Im Sciencefiction-Genre ist dieses Thema aber durchaus beliebt. Die »Matrix«-Filme spielen zum beträchtlichen Teil in einer computergenerierten Traumwelt. Bereits im Jahr 1961 veröffentlichte der österreichische Autor Herbert W. Franke seinen Roman »Das Gedankennetz«. Darin benutzt ein totalitäres Regime eine perfekte Simulation, um die Loyalität seiner Bürger zu testen. Niemand weiß, ob er zu einem bestimmten Zeitpunkt in der Wirklichkeit oder in einer Testumgebung lebt. Die Simulation muss auch nicht unbedingt technisch erzeugt sein. In George Orwells Dystopie »1984« prüft die allmächtige Partei die Loyalität der Hauptpersonen, indem sie vortäuscht, es gäbe eine Untergrundorganisation, die das Regime stürzen will. Der schwedische, an der Universität Oxford lehrende Philosoph Nick Bostrom geht sogar davon aus, dass wir höchstwahrscheinlich in einer Simulation leben. Einzige Vorbedingung wäre, dass es Wesen gibt, die das Interesse und die Fähigkeit haben, im Computer ganze Welten zu konstruieren und zu bevölkern. Bostroms argumentiert, dass es unter diesen Voraussetzungen genau eine Wirklichkeit, aber beliebig viele virtuelle Nachbauten davon gibt.
Kann man durch eine Simulation herausfinden, ob verurteilte Straftäter in ihrem Kern gute Menschen sind? Darüber ließe sich trefflich streiten. Ganz sicher müsste man für jede Person eine individuell zugeschnittene Umgebung entwerfen, statt einfach zehn von ihnen an einem virtuellen Strand abzusetzen. Im Konzept der Serie ist vorgesehen, dass jemand, der in der Simulation stirbt, auch tatsächlich tot ist. Aber würde dann nicht der Hinterhältigste und Brutalste überleben? Hier hätten sich die Produzenten einige Gedanken mehr machen können, die Prämisse der Serie ist in diesem Punkt nicht wirklich schlüssig.

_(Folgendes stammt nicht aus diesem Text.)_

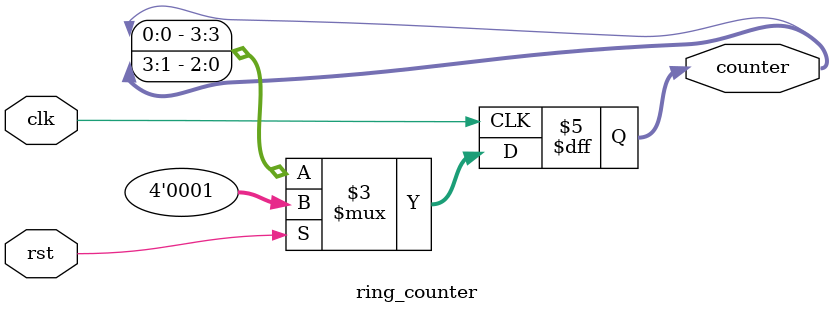
<source format=v>
module ring_counter (clk,rst,counter);
parameter N=4;
input clk,rst;
output reg [N-1:0]counter;

always @(posedge clk)
begin
if(rst)
counter <= 1;
else
counter <= {counter[0],counter[N-1:1]};
end
endmodule
</source>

Netflix hat den amerikanischen Drehbuchautor und Regisseur Neil LaBute verpflichtet, das Konzept von »The I-Land« zu entwickeln. Er hat die Drehbücher für vier der sieben Folgen geschrieben, die übrigen stammen von Lucy Teitler. Beide sind durchaus profilierte Autoren, aber irgendwie können sie sich nicht entscheiden, ob sie einen Thriller, eine Charakterstudie oder eine Kritik des texanischen Strafvollzugs schreiben wollen. Letztlich funktioniert nichts davon. Die Figuren erscheinen holzschnittartig, nur Kate Bosworth als KC lässt ansatzweise eine psychologische Entwicklung erkennen. Es bleibt auch unklar, ob die virtuelle Insel den Gefangenen eine zweite Chance eröffnen soll oder als Arena dient, in der alle aufeinander losgehen. Die Aktionen der Figuren sind oft genug nicht nachvollziehbar, und die Logik der Handlung schlägt mehr Haken als ein Hase auf der Flucht. Am mangelnden Ehrgeiz der Autoren wird es wohl nicht gelegen haben. Die Titel aller Folgen sind Zitate aus Shakespeares Theaterstück »Der Sturm«.